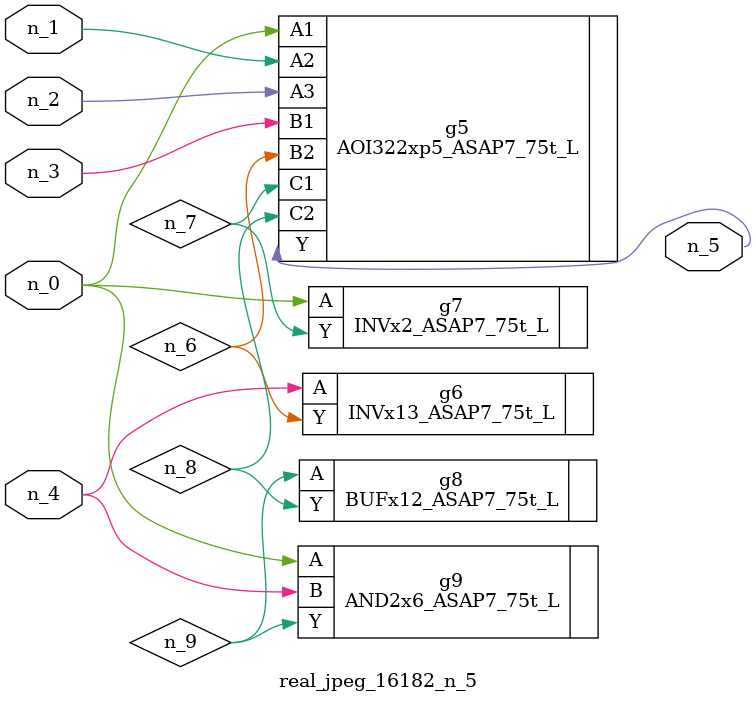
<source format=v>
module real_jpeg_16182_n_5 (n_4, n_0, n_1, n_2, n_3, n_5);

input n_4;
input n_0;
input n_1;
input n_2;
input n_3;

output n_5;

wire n_8;
wire n_6;
wire n_7;
wire n_9;

AOI322xp5_ASAP7_75t_L g5 ( 
.A1(n_0),
.A2(n_1),
.A3(n_2),
.B1(n_3),
.B2(n_6),
.C1(n_7),
.C2(n_8),
.Y(n_5)
);

INVx2_ASAP7_75t_L g7 ( 
.A(n_0),
.Y(n_7)
);

AND2x6_ASAP7_75t_L g9 ( 
.A(n_0),
.B(n_4),
.Y(n_9)
);

INVx13_ASAP7_75t_L g6 ( 
.A(n_4),
.Y(n_6)
);

BUFx12_ASAP7_75t_L g8 ( 
.A(n_9),
.Y(n_8)
);


endmodule
</source>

____________________

WHAT THIS TASK INVOLVES: What is needed here is an exact transcript of the data above, pictures excluded.

REPLY TO THE TASK:
<source format=v>
module real_jpeg_16182_n_5 (n_4, n_0, n_1, n_2, n_3, n_5);

input n_4;
input n_0;
input n_1;
input n_2;
input n_3;

output n_5;

wire n_8;
wire n_6;
wire n_7;
wire n_9;

AOI322xp5_ASAP7_75t_L g5 ( 
.A1(n_0),
.A2(n_1),
.A3(n_2),
.B1(n_3),
.B2(n_6),
.C1(n_7),
.C2(n_8),
.Y(n_5)
);

INVx2_ASAP7_75t_L g7 ( 
.A(n_0),
.Y(n_7)
);

AND2x6_ASAP7_75t_L g9 ( 
.A(n_0),
.B(n_4),
.Y(n_9)
);

INVx13_ASAP7_75t_L g6 ( 
.A(n_4),
.Y(n_6)
);

BUFx12_ASAP7_75t_L g8 ( 
.A(n_9),
.Y(n_8)
);


endmodule
</source>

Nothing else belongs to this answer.